Fortunately, his wish earned a boost when the NCAA announced that all spring athletes would be afforded one more season of eligibility, circumstances considered.
“With the season last year and everything that happened, I really just wanted to look to find somewhere to use that last year of [NCAA] eligibility,” McCormack told The Campus. “[I] reached out to coaches at the Division I level because I knew that’d probably be the best bet [for] having a season.”
McCormack, who was a First Team All-NESCAC and Third Team All-American selection in 2018, was no average D-III player. The University of Vermont (UVM), a strong D-I program positioned 35 miles north of Middlebury, was quick to realize this.
“[I] had great conversations with the coaches at UVM and that made the decision pretty easy,” McCormack said.
After committing to UVM, McCormack made the move up to Burlington for the 2020-21 academic year. He enrolled in a graduate certificate program in Integrated Health and Wellness Coaching and found a place to live with another fifth-year student.
Once the fall preseason kicked into gear, McCormack quickly noticed differences between the D-III and D-I level. At UVM, the team practiced six days a week, lifted weights three times a week and conducted biweekly conditioning exercises. It was a big change from Middlebury, both in terms of commitment and seriousness.
“In the fall [at Middlebury], there's not really that [much] fall ball or training just because we encourage kids to do another sport or go abroad or put their time and energy into something else,” McCormack said. “Just coming to D-I level especially at UVM, it’s a lot more time and commitment in the offseason. That's the biggest difference that I experienced.”

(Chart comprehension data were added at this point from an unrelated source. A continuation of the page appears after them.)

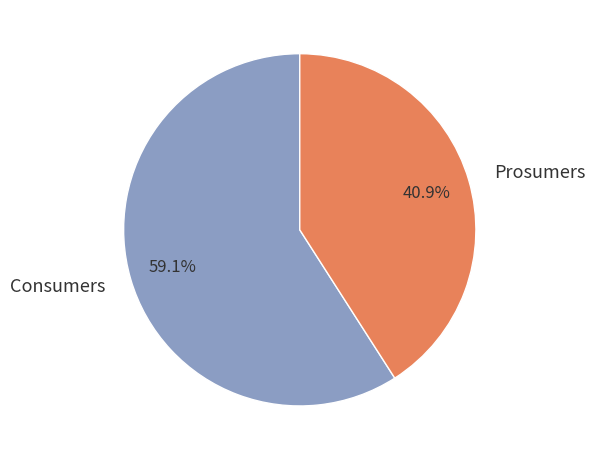

Rank the categories by value from highest to lowest.

Consumers, Prosumers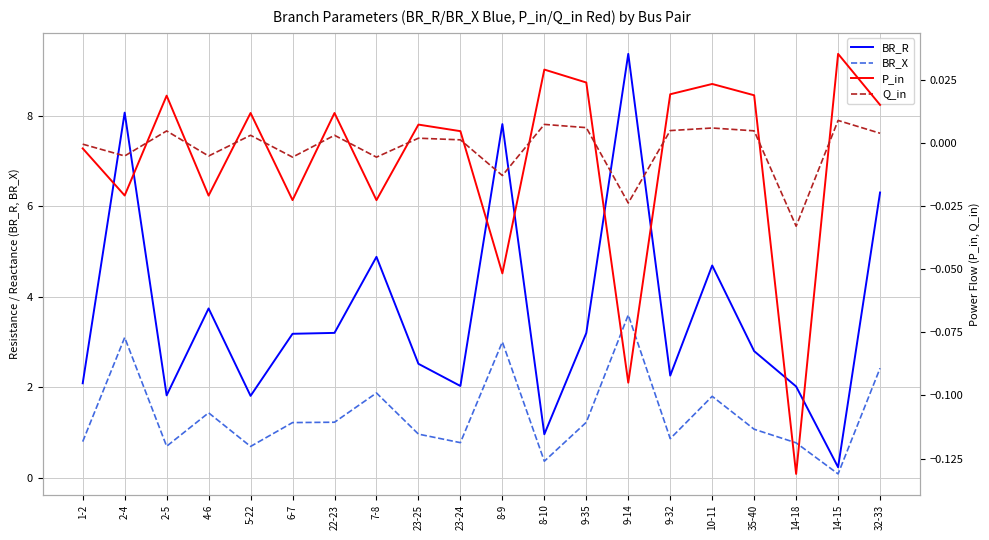

Reading right to left, transcribe all the data shown in this chart.

BR_R: 32-33=6.3	14-15=0.2	14-18=2.0	35-40=2.8	10-11=4.7	9-32=2.3	9-14=9.4	9-35=3.2	8-10=1.0	8-9=7.8	23-24=2.0	23-25=2.5	7-8=4.9	22-23=3.2	6-7=3.2	5-22=1.8	4-6=3.7	2-5=1.8	2-4=8.1	1-2=2.1
BR_X: 32-33=2.4	14-15=0.1	14-18=0.8	35-40=1.1	10-11=1.8	9-32=0.9	9-14=3.6	9-35=1.2	8-10=0.4	8-9=3.0	23-24=0.8	23-25=1.0	7-8=1.9	22-23=1.2	6-7=1.2	5-22=0.7	4-6=1.4	2-5=0.7	2-4=3.1	1-2=0.8
P_in: 32-33=0.0	14-15=0.0	14-18=-0.1	35-40=0.0	10-11=0.0	9-32=0.0	9-14=-0.1	9-35=0.0	8-10=0.0	8-9=-0.1	23-24=0.0	23-25=0.0	7-8=-0.0	22-23=0.0	6-7=-0.0	5-22=0.0	4-6=-0.0	2-5=0.0	2-4=-0.0	1-2=-0.0
Q_in: 32-33=0.0	14-15=0.0	14-18=-0.0	35-40=0.0	10-11=0.0	9-32=0.0	9-14=-0.0	9-35=0.0	8-10=0.0	8-9=-0.0	23-24=0.0	23-25=0.0	7-8=-0.0	22-23=0.0	6-7=-0.0	5-22=0.0	4-6=-0.0	2-5=0.0	2-4=-0.0	1-2=-0.0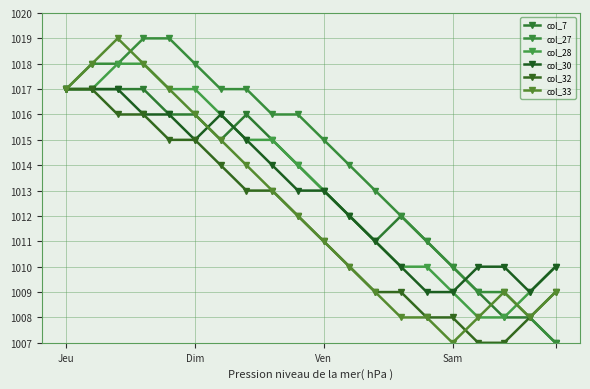

True or false: col_30 has more than 1 points higher than both neighbors.

False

After months of preparation, the UVM Catamounts (0–1, 0–0) finally took the field last weekend in its non-conference season opener. On Saturday, Feb. 27, the team faced off against Bryant University (2–1, 0–0), a talented program from Rhode Island. The Catamounts fell, 15–12, but it wasn’t all bad news for McCormack. The attackman netted a pair of goals and notched a team-high six ground balls in his debut.

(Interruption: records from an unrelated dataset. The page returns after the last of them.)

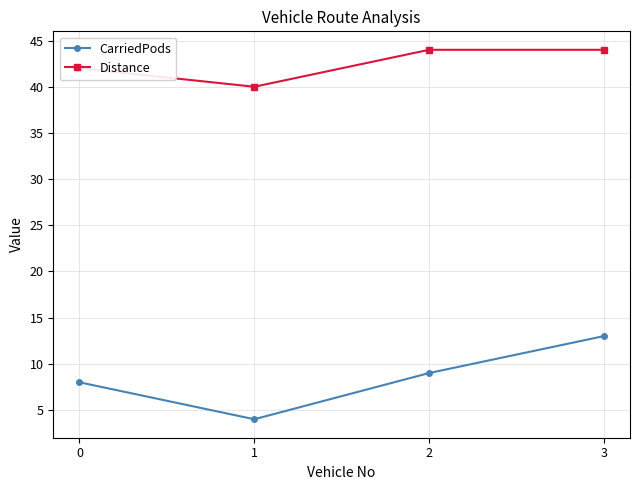

What is the difference between the highest and lowest values at 2?

35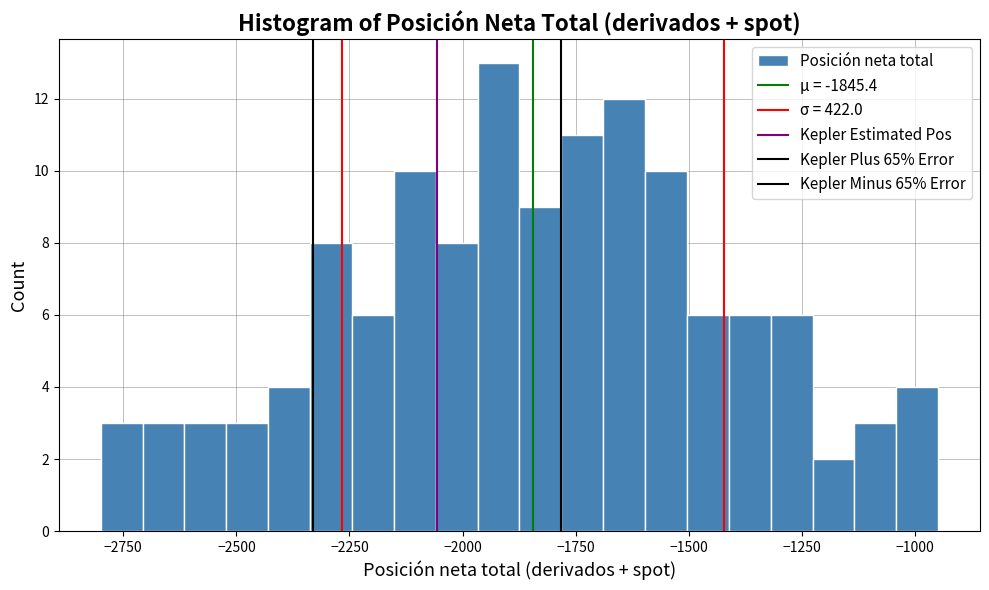

Read against the x-axis, roughly where is the centre of the tallest bar?

-1900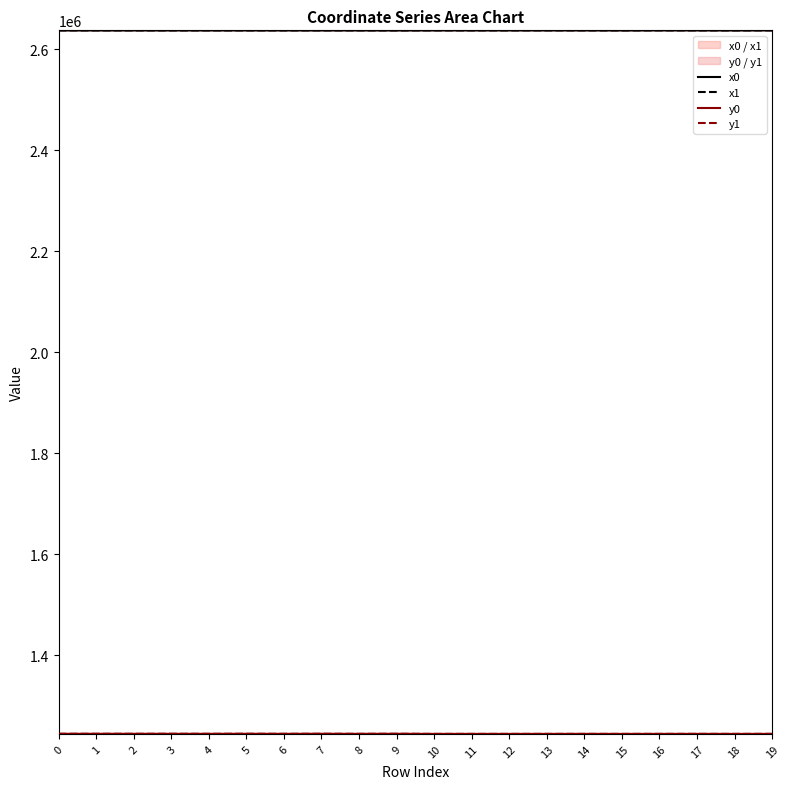

The x0 series shows 3616158.3 at 16. True or false?

False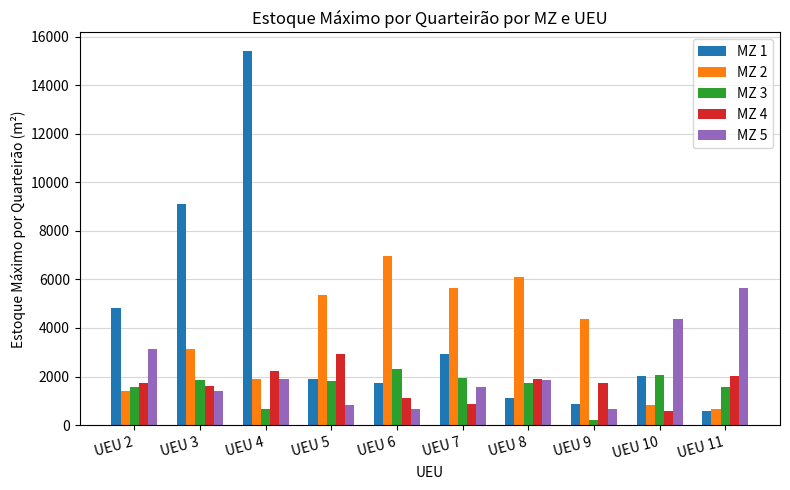

What are all the series names shown in the legend?

MZ 1, MZ 2, MZ 3, MZ 4, MZ 5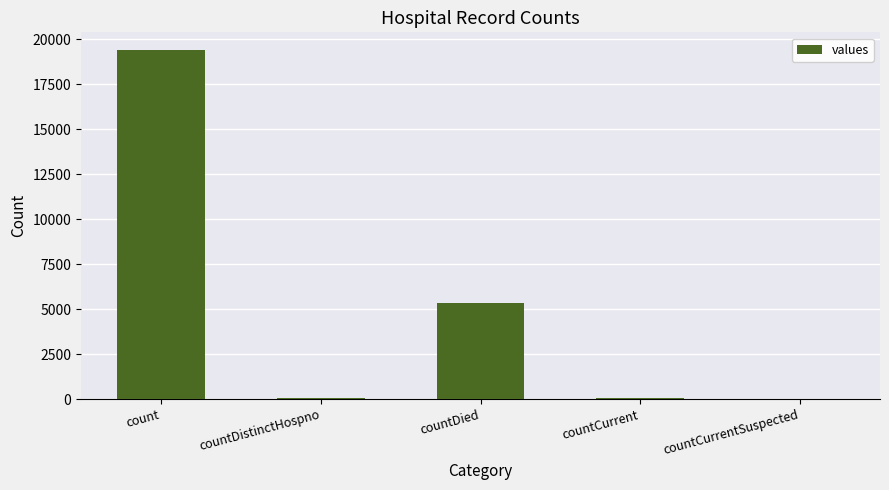

True or false: the data shows 19420 at count.

True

His performance marked a strong start to his D-I career, but it didn’t necessarily catch him by surprise.
“I think the NESCAC is the strongest division in D-III and gets top-tier players,” McCormack said. “It's really good competition, so being able to play such top-tier teams and players in general has prepared me for this moment I’m in.”
This season, UVM will play 11 games over nine weeks, including duels against Syracuse, the University of Albany and Hartford. It’ll be a fast-paced next few months, but McCormack is eagerly welcoming the bustle. It’s time for him to make an impression, after all.
“I wouldn’t say nervous is the right word,” McCormack said. “I’m excited and I feel prepared just by the work I’ve put in throughout my life.”